Data provided START

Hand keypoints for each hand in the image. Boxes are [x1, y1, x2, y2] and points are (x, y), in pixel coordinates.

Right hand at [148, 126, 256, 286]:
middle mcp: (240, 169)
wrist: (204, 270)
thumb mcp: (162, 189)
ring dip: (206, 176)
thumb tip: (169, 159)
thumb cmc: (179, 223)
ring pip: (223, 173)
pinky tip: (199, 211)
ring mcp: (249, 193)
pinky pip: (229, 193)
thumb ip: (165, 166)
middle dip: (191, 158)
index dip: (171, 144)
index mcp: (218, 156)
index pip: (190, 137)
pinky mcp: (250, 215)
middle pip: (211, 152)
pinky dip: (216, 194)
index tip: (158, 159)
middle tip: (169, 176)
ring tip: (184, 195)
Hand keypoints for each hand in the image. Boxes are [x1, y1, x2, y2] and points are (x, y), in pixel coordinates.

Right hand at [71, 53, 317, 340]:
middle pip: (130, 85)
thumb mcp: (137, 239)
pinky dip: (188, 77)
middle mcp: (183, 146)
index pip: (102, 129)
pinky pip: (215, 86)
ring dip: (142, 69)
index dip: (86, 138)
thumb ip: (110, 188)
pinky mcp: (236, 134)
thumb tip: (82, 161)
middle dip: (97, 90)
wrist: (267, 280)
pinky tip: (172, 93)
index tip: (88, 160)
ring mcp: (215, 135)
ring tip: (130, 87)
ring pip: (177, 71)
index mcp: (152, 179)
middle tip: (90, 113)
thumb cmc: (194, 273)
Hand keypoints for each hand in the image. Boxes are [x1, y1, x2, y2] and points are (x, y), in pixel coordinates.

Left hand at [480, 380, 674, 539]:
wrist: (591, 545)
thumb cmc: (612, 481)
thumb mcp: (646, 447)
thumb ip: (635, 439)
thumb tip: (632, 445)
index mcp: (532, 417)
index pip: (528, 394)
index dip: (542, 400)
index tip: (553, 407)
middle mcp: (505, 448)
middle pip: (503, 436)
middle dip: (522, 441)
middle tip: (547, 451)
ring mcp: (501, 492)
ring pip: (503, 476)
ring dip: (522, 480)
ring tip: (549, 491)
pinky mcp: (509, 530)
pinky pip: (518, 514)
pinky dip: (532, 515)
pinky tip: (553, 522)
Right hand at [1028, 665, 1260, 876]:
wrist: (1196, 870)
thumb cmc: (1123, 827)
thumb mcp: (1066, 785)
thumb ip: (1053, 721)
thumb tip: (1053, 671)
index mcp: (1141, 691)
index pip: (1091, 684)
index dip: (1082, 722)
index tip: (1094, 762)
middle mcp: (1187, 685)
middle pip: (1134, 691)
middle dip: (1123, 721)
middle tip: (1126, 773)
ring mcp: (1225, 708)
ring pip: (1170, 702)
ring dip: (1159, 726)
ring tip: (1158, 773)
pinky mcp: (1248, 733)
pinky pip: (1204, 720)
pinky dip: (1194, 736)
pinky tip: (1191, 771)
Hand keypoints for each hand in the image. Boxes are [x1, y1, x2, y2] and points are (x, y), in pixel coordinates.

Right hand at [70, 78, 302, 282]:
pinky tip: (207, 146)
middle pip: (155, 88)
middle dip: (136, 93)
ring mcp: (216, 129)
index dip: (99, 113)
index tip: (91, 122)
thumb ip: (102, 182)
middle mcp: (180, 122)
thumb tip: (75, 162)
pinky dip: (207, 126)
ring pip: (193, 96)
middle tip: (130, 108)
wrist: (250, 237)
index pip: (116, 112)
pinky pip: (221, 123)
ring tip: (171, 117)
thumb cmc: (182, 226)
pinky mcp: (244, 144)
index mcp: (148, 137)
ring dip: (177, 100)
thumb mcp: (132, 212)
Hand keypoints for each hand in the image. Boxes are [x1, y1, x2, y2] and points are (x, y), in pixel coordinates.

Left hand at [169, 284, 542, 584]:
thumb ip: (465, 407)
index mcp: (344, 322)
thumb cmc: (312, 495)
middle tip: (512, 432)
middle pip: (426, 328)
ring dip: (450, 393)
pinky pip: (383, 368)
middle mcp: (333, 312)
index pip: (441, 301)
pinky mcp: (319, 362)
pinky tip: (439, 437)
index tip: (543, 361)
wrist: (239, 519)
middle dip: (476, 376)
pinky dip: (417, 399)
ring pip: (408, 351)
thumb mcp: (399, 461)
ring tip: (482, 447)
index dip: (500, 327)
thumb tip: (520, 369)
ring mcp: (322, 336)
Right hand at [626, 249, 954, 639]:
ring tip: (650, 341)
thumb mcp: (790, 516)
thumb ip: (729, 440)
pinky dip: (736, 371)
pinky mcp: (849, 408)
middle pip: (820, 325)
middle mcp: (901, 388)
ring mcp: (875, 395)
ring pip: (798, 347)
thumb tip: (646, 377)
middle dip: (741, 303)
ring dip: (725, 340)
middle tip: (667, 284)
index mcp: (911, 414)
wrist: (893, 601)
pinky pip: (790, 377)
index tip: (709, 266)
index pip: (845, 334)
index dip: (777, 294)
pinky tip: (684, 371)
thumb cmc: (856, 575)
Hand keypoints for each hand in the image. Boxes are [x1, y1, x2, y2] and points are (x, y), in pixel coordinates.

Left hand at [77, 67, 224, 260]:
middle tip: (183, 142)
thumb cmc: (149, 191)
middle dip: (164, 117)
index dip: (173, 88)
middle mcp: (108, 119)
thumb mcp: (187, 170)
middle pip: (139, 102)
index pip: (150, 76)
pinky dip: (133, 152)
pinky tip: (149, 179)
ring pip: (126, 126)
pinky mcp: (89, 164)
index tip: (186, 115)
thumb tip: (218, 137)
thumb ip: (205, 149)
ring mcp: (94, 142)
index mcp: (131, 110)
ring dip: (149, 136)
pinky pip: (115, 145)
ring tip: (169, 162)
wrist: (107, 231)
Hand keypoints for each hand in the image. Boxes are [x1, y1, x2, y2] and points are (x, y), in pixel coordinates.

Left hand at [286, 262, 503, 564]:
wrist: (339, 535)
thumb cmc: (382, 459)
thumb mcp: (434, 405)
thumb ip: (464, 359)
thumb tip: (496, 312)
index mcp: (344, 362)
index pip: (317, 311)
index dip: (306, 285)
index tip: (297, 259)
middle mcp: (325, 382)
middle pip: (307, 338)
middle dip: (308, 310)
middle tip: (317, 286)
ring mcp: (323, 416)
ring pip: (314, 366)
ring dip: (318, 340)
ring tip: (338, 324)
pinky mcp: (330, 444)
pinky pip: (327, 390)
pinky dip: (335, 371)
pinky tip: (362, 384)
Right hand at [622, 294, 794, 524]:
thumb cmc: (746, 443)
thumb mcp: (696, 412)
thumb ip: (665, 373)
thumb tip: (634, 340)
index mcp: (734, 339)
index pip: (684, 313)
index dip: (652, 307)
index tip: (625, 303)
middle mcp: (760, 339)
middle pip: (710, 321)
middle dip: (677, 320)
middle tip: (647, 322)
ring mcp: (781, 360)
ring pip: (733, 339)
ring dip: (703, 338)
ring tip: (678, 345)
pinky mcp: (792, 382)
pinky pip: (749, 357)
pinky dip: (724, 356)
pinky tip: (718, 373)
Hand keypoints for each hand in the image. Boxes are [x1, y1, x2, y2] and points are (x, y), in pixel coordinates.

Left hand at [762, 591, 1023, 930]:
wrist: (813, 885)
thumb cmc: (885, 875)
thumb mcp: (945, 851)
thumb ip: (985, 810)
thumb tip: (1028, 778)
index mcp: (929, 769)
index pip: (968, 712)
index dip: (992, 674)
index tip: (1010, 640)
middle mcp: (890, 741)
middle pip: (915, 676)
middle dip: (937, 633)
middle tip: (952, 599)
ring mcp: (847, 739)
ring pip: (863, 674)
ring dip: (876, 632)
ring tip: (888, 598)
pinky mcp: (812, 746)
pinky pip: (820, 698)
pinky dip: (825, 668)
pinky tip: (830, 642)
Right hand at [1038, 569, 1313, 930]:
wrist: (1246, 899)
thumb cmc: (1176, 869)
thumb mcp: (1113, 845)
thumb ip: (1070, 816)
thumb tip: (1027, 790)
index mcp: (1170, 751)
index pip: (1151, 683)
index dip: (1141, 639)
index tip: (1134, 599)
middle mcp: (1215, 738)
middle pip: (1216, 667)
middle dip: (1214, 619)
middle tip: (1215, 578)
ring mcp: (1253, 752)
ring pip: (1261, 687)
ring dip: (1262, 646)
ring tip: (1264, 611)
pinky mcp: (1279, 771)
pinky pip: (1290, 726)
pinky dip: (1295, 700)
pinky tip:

Data provided END

• **Work instructions**
Take the entries above and return only the lines from the one with "pinky tip: (439, 437)" to the one with "wrist: (893, 601)", both included, unchanged.

• **Written answer**
pinky tip: (439, 437)
index tip: (543, 361)
wrist: (239, 519)
middle dip: (476, 376)
pinky dip: (417, 399)
ring pip: (408, 351)
thumb mcp: (399, 461)
ring tip: (482, 447)
index dip: (500, 327)
thumb tip: (520, 369)
ring mcp: (322, 336)
Right hand at [626, 249, 954, 639]:
ring tip: (650, 341)
thumb mcp: (790, 516)
thumb ip: (729, 440)
pinky dip: (736, 371)
pinky mcp: (849, 408)
middle pip: (820, 325)
middle mcp: (901, 388)
ring mcp: (875, 395)
ring pip: (798, 347)
thumb tip: (646, 377)
middle dip: (741, 303)
ring dip: (725, 340)
middle tip: (667, 284)
index mcp: (911, 414)
wrist: (893, 601)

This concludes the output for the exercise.